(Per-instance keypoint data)

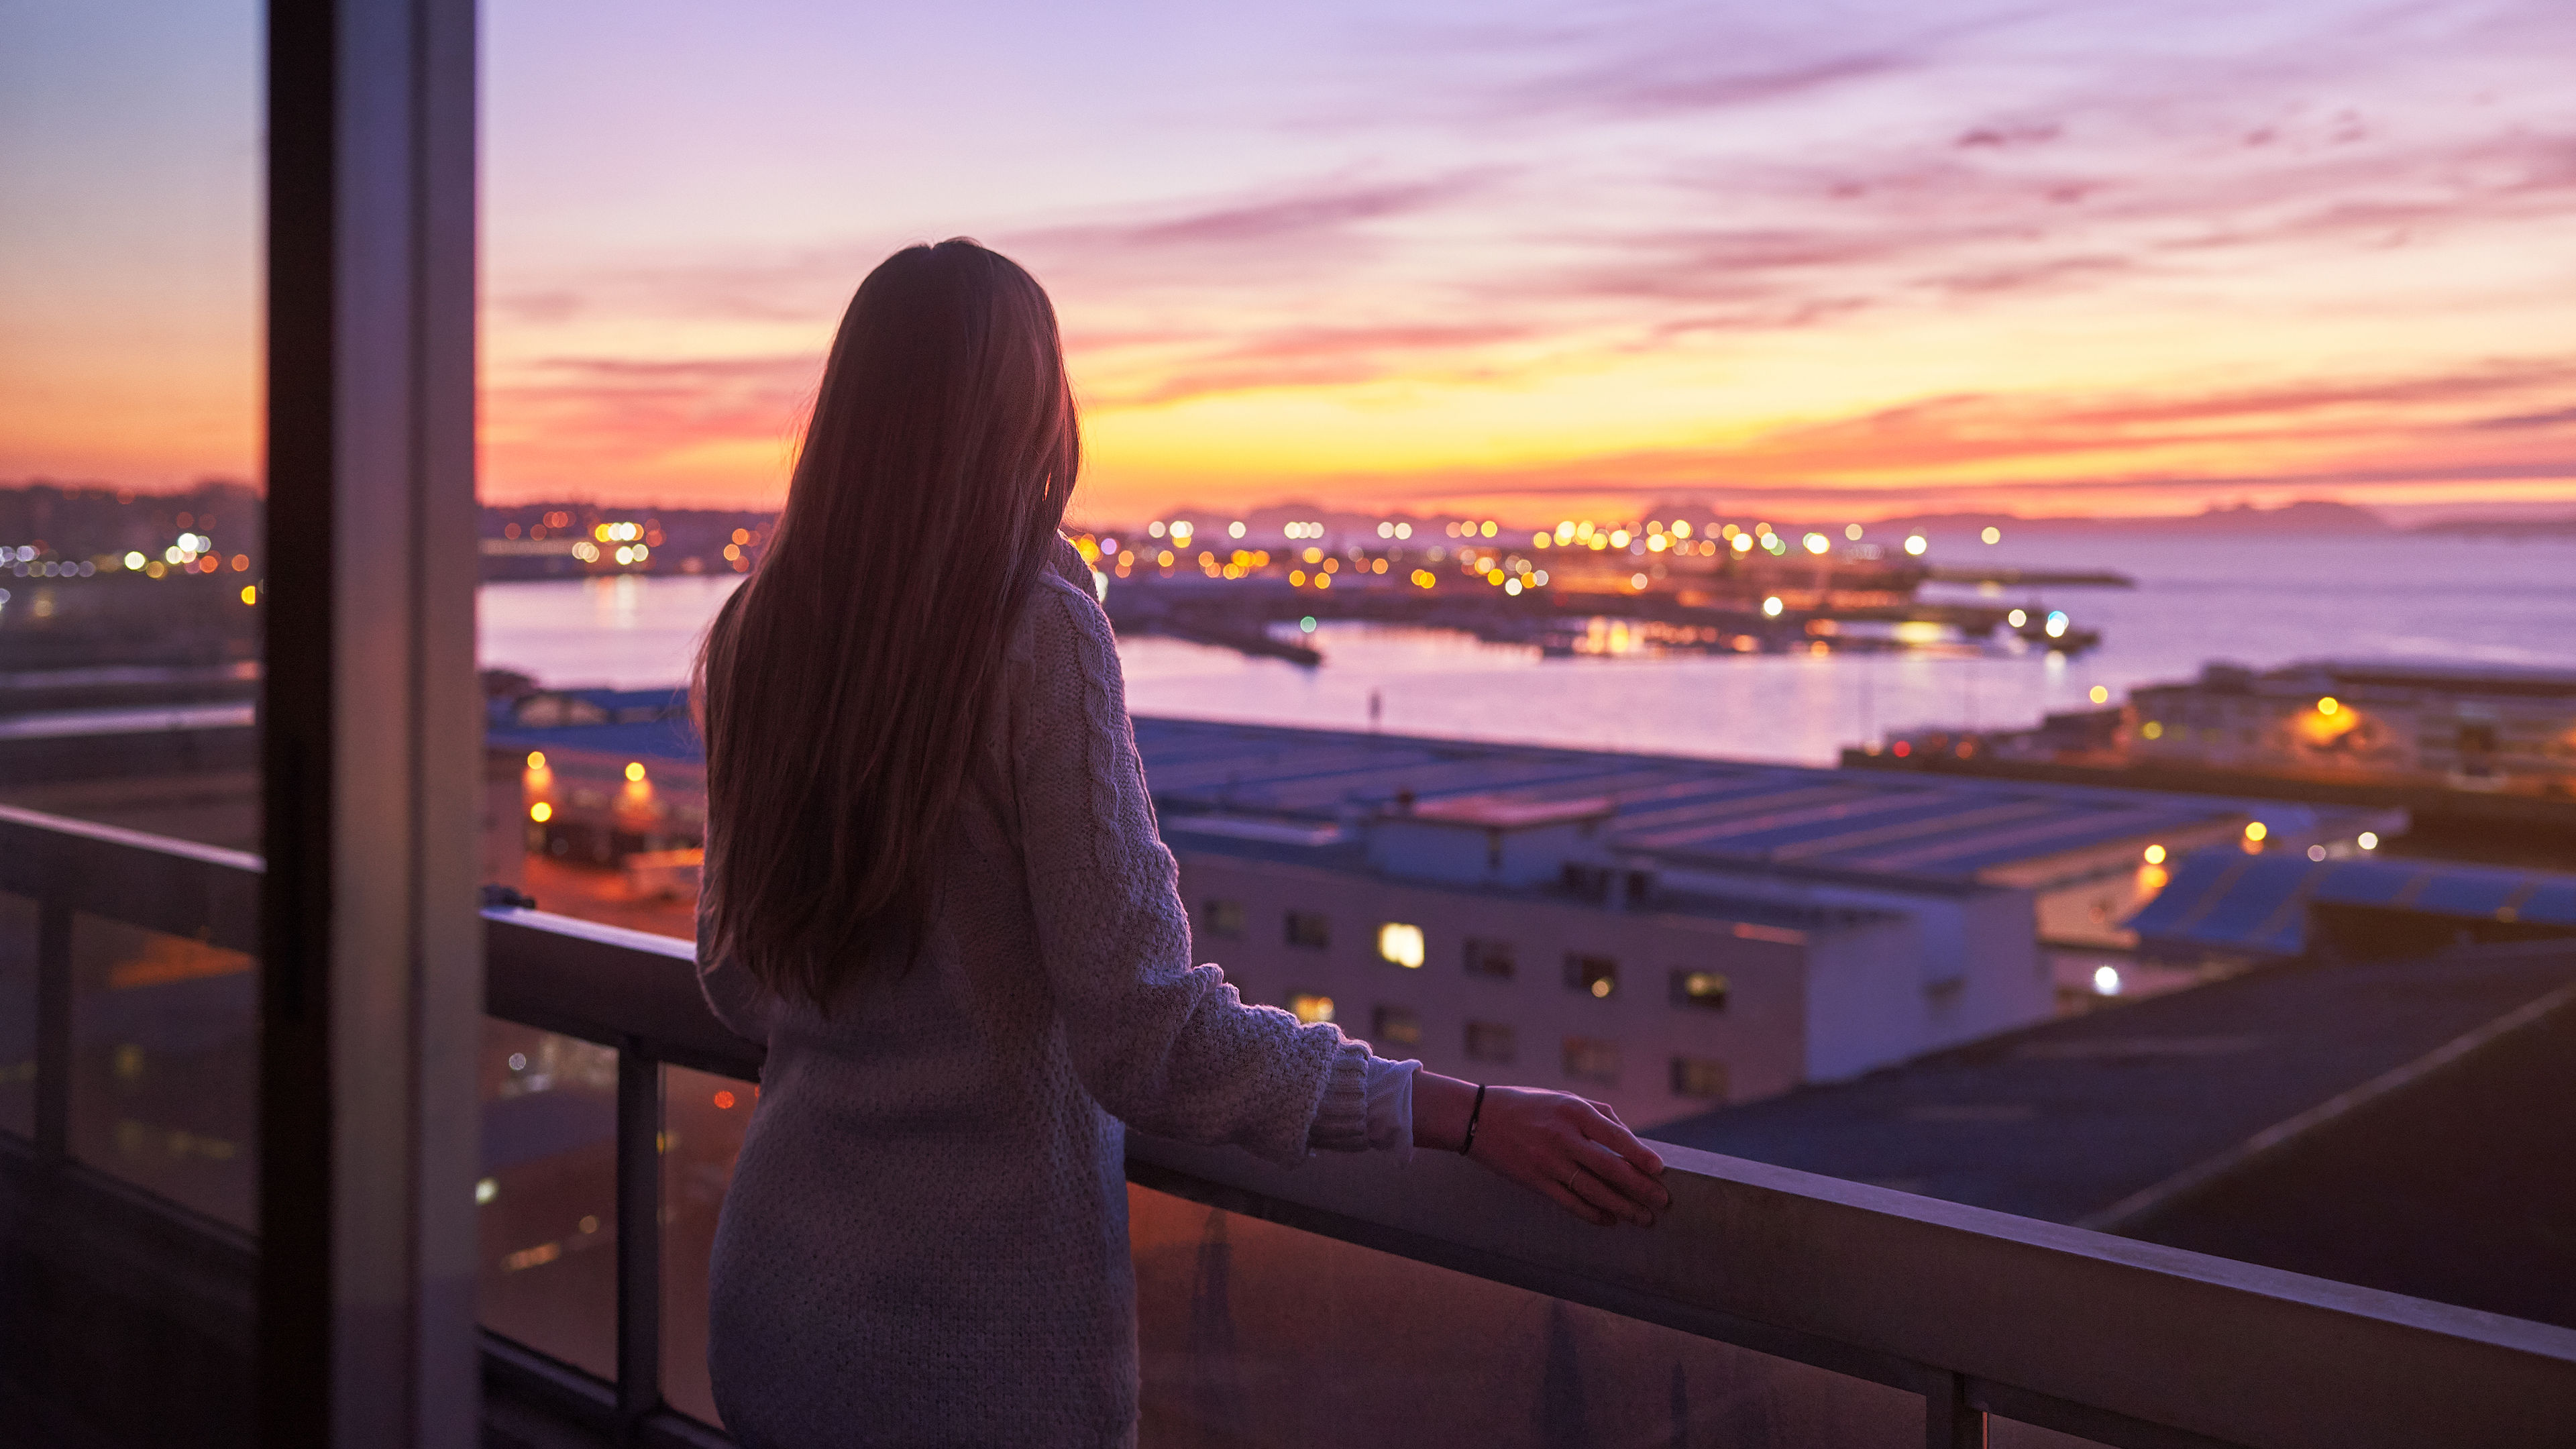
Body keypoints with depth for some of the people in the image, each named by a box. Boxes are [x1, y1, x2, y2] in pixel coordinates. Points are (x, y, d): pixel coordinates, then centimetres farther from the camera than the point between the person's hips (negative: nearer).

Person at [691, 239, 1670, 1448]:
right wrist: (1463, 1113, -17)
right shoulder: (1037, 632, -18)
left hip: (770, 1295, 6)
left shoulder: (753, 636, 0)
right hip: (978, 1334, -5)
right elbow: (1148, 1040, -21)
==
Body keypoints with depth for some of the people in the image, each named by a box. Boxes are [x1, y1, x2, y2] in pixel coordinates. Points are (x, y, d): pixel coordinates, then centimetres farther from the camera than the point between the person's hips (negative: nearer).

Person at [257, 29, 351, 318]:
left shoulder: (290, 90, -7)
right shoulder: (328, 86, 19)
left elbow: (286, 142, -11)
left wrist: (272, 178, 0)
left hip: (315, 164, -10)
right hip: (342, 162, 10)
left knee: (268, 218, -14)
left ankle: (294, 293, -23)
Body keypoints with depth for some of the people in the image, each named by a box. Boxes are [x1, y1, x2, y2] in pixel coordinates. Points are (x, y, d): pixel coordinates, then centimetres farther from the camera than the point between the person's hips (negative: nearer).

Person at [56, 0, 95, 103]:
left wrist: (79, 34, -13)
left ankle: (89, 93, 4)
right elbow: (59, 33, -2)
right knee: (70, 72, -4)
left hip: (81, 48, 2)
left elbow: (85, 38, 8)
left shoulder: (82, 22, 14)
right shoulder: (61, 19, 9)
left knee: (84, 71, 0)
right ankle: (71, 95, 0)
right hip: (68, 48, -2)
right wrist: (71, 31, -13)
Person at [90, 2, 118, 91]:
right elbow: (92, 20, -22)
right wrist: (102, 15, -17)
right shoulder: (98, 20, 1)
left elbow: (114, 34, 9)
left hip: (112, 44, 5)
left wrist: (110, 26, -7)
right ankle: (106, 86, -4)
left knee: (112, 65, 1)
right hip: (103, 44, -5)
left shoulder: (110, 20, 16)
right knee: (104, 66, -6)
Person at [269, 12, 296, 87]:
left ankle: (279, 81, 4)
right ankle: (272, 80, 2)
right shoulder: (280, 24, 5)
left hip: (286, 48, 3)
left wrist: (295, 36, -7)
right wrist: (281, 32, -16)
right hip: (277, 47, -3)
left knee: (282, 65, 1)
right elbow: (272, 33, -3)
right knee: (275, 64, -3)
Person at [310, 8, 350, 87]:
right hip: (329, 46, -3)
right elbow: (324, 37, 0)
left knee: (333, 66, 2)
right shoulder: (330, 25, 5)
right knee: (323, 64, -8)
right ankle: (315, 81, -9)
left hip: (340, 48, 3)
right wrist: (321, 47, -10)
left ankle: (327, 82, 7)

WHAT YOU HAVE TO DO: For this exercise, find all lines in the records containing the word "shoulder" and copy them.

RESPONSE TO THIS EXERCISE:
right shoulder: (1037, 632, -18)
left shoulder: (753, 636, 0)
left shoulder: (290, 90, -7)
right shoulder: (328, 86, 19)
left shoulder: (82, 22, 14)
right shoulder: (61, 19, 9)
right shoulder: (98, 20, 1)
left shoulder: (110, 20, 16)
right shoulder: (280, 24, 5)
right shoulder: (330, 25, 5)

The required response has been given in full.